I hope you know what is Google Trends
. Shortly: it’s a tool that analyzes Google web searches and that can visualize search trends over time using so called "search-volume graphs". These graphs usually provide a good mechanism to compare the popularity of two or more products. Buytaert.net
provides us with the search-volume graph that compares Drupal and Joomla:
It is worth pointing out that Joomla has been around a lot longer than the graph suggests. In 2005, the bulk of Mambo's core developers left Mambo and started Joomla after a dispute with Miro Corporation, the company that founded Mambo. Keep this in mind when interpreting the graph. (I tried adding Mambo to the graph but the term Mambo isn't unique to Mambo, the content management system.)
That said, you can see that Joomla is more popular than Drupal, and that Joomla has been growing a lot faster. Why? The general consensus is that Joomla has a more appealing balance between functionality, flexibility, performance, quality of code, ease of use, documentation, user interface design, support and product marketing.
And that’s the second reason why I recommend Joomla – it’s popular, it has very… very big community so all bugs are found and fixed quickly and number of different add-ons for that CMS grows extremely fast.
You might have heard Mambo*
is “bulky, badly optimized for search engines, and generally rigid and brittle to customized. Drupal, on the other hand, is perhaps the most search engine friendly CMS on the market. Its modular, flexible, its underlying design has been guided by a stellar philosophy” (http://www.nicklewis.org/mambo-vs-drupal
) . But Mambo is not a Joomla (check Nick's comment below).*There was "Joomla" before Nov 15, thanks to Nick Lewis for correction.
Now, to be honest, I’d like to tell you there is one thing why I can recommend you to use Drupal. It’s coded better than Joomla. It’s a bit faster than Joomla. Buytaert.net says Drupal is 319% faster than Joomla (wow!) but that’s also not a reality. To check this I took my old PC (P-133Mhz) installed there LAMP (Linux+Apache+MySQL+PHP), set up Joomla and Drupal, modified code a bit to get perfomance data and after all of that I got interesting things – Joomla and Drupal have shown comparable time. Drupal was faster only 1%-3%. Old PC demonstrated server’s behaviour at high loads, so … that’s the third reason why I still love Joomla.
And, to get this finished, here’s what users wrote at Yahoo! Answers:
There are many Open Source CMS applications and as usual choosing an appropriate one is difficult.
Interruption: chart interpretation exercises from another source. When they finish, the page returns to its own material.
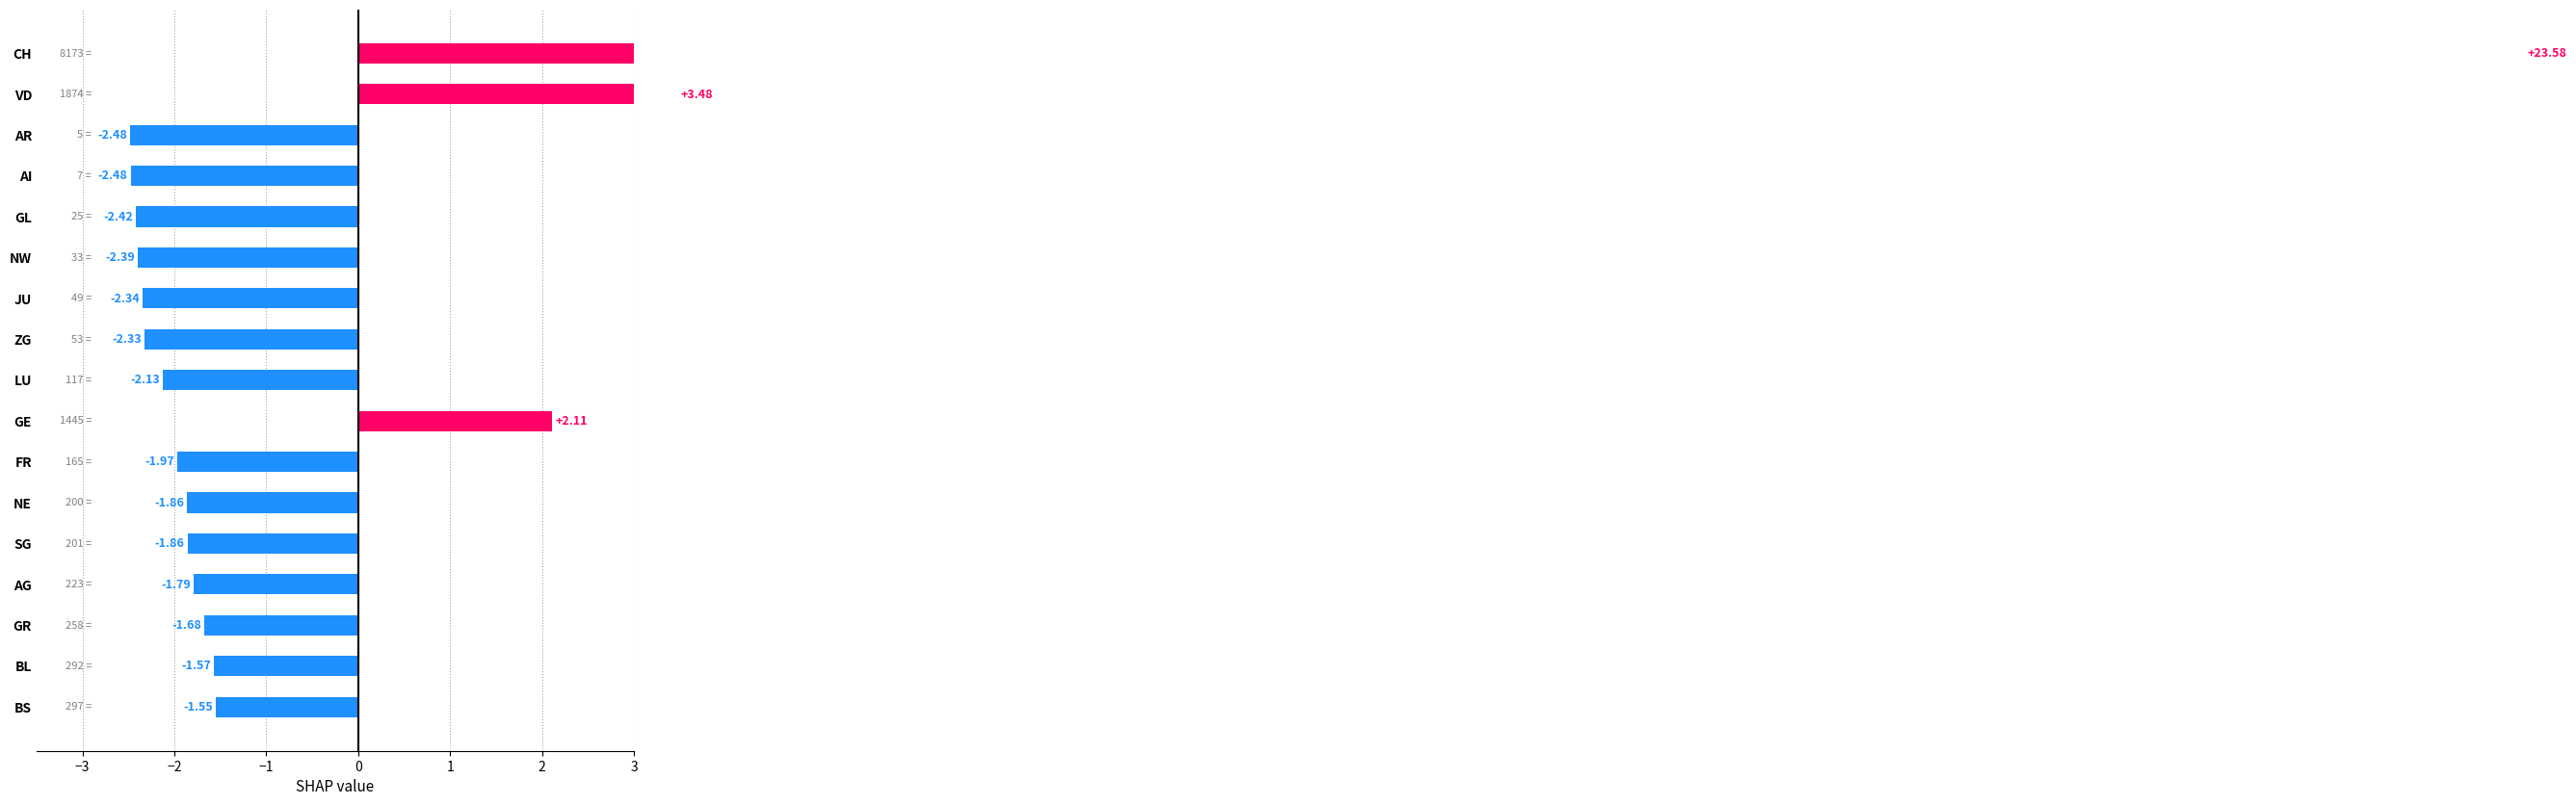

Does the chart contain stacked bars?

No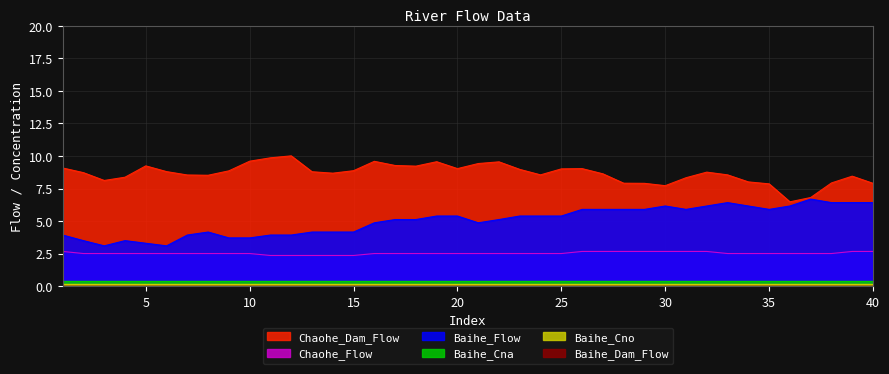

Is the value of Chaohe_Flow at 21 greater than the value of Chaohe_Dam_Flow at 5?

No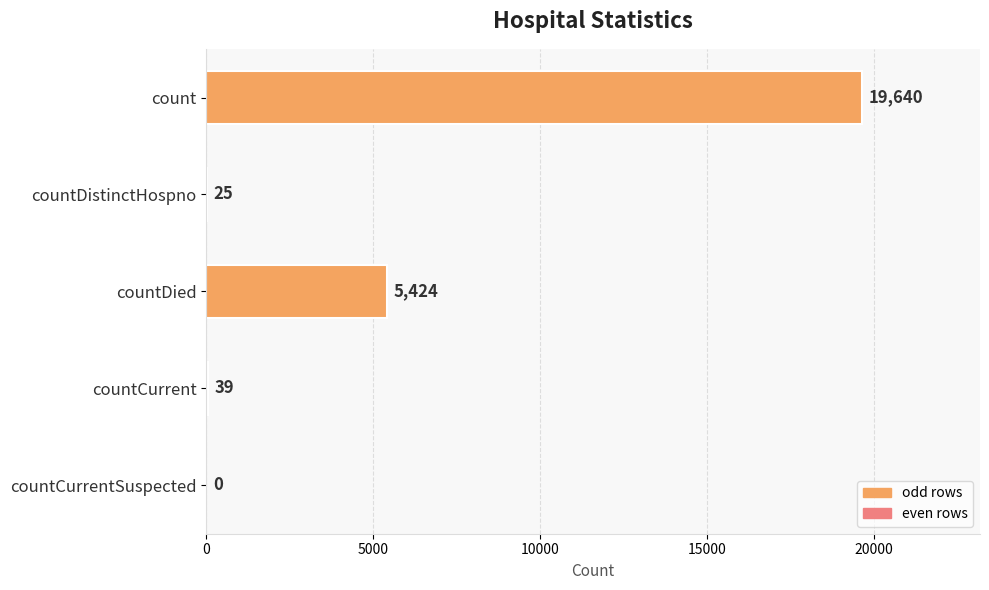

Reading bottom to top, list all the values displayed in this chart.

countCurrentSuspected=0	countCurrent=39	countDied=5424	countDistinctHospno=25	count=19640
In my experience, I find Joomla and Mambo the best but I prefer Joomla as it is being developed more at present as it is an off-shoot of Mambo.So, if you are a hard programmer, you like to experiment with code, you don’t care much about user-friendly and usability or you think Drupal’s solution is OK – use Drupal.
Drupal looks impressive but I found it hard to configure. We used another one called Midgard for a project but there has been little development of that CMS plus it is hard to configure.
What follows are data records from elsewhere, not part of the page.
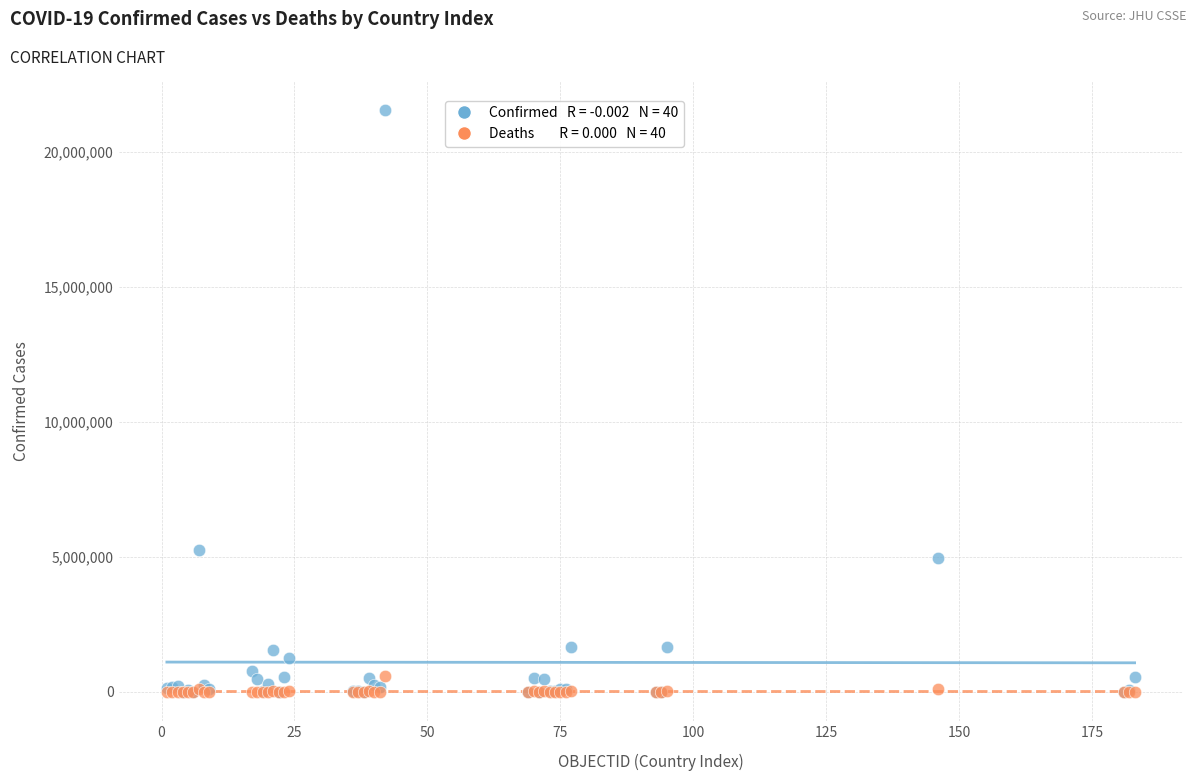

Across all series, what Y value is closest to 10766280?

5264305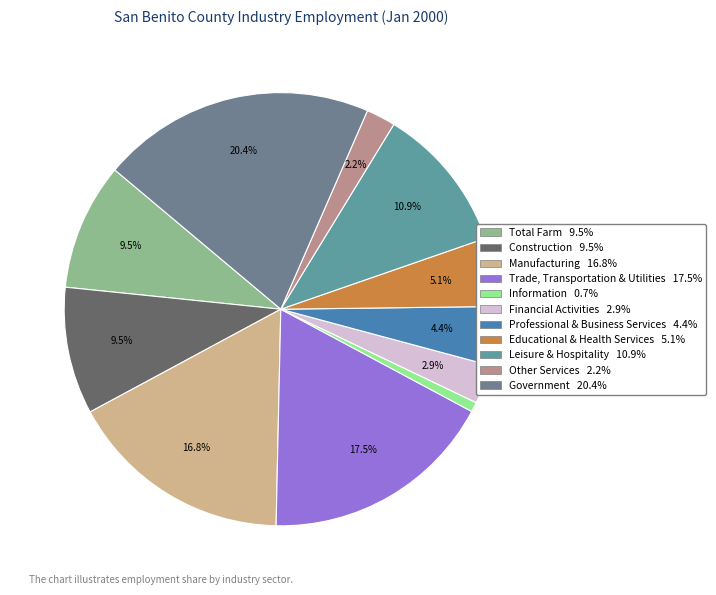

To the nearest percent, what is the difference between the largest and smallest slice percentages?

20%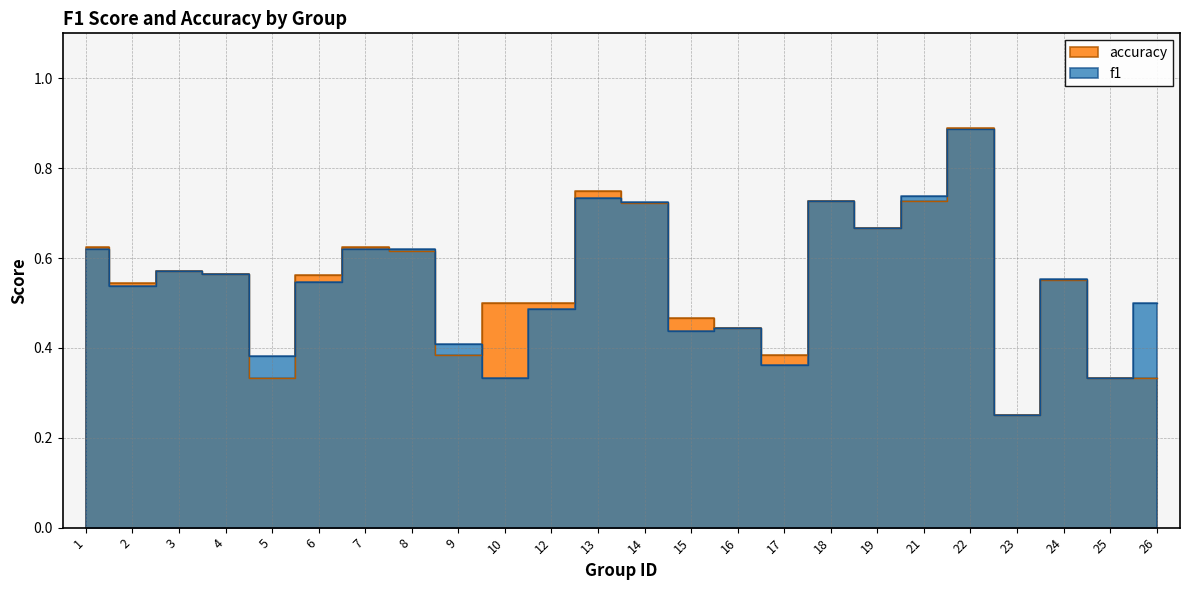

What is the sum of all f1 values?

13.0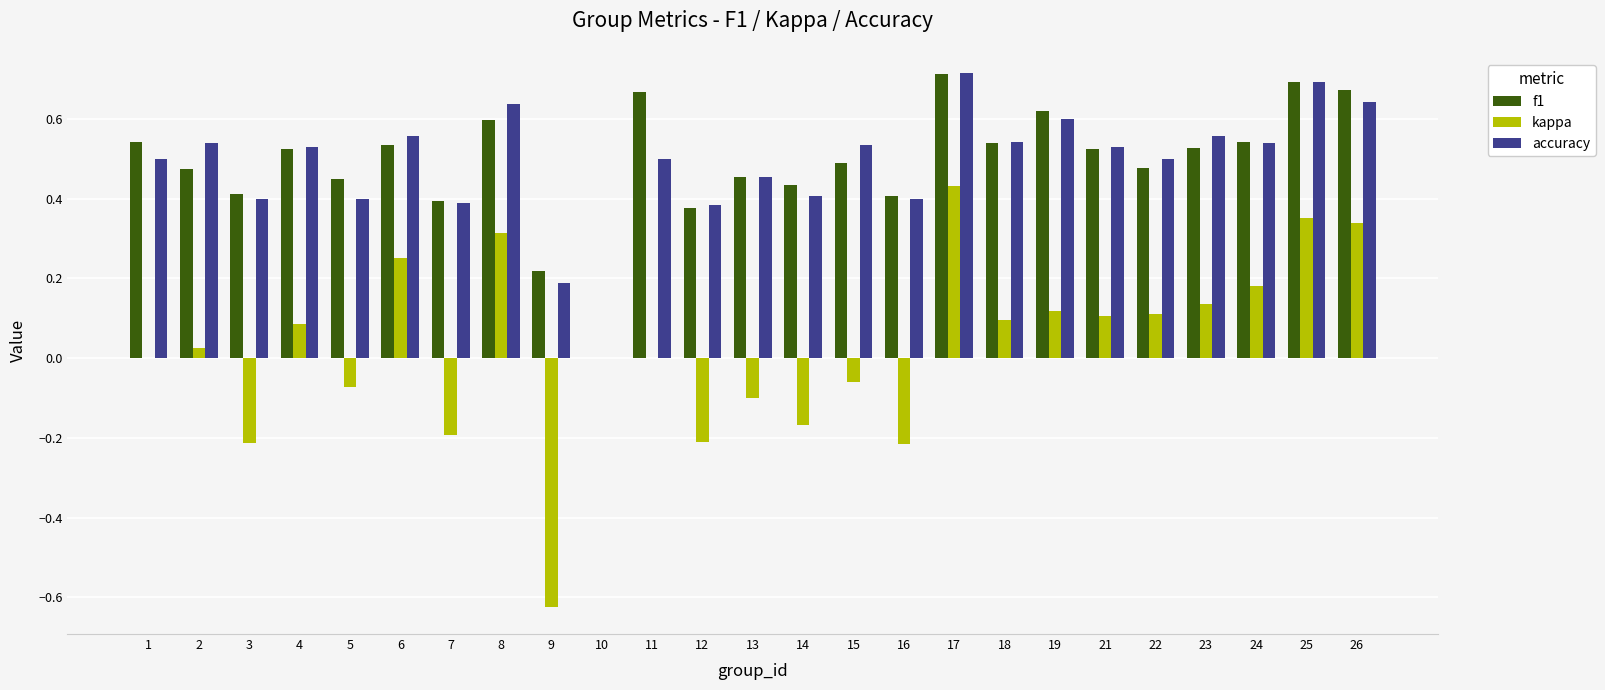

Which series has the largest range (max minus min)?

kappa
The reasons why I like Joomla better are as follows:
1. Joomla has many extensions (add-ons) so it can be scaled easily - http://extensions.joomla.org
2. There are many free as well as paid templates available.
3. Joomla is search engine friendly and this is an important consideration while marketing your website on the Internet. There is as an Search Engine Friendly (SEF) extension at http://open-sef.org/
4. Most hosting providers have Joomla that can be installed through their Control Panels.
If you care about your customers, you wish to ba able to set up addons (components and modules) with 2-3 mouse clicks without even unpacking files manually on server (Joomla will do that for you) or you’re just like me love Joomla – go ahead and give it a try.
Added on Nov, 16th: Guys, I'm not the only who respect Joomla. PackTrub admitted it to be the best. Wow!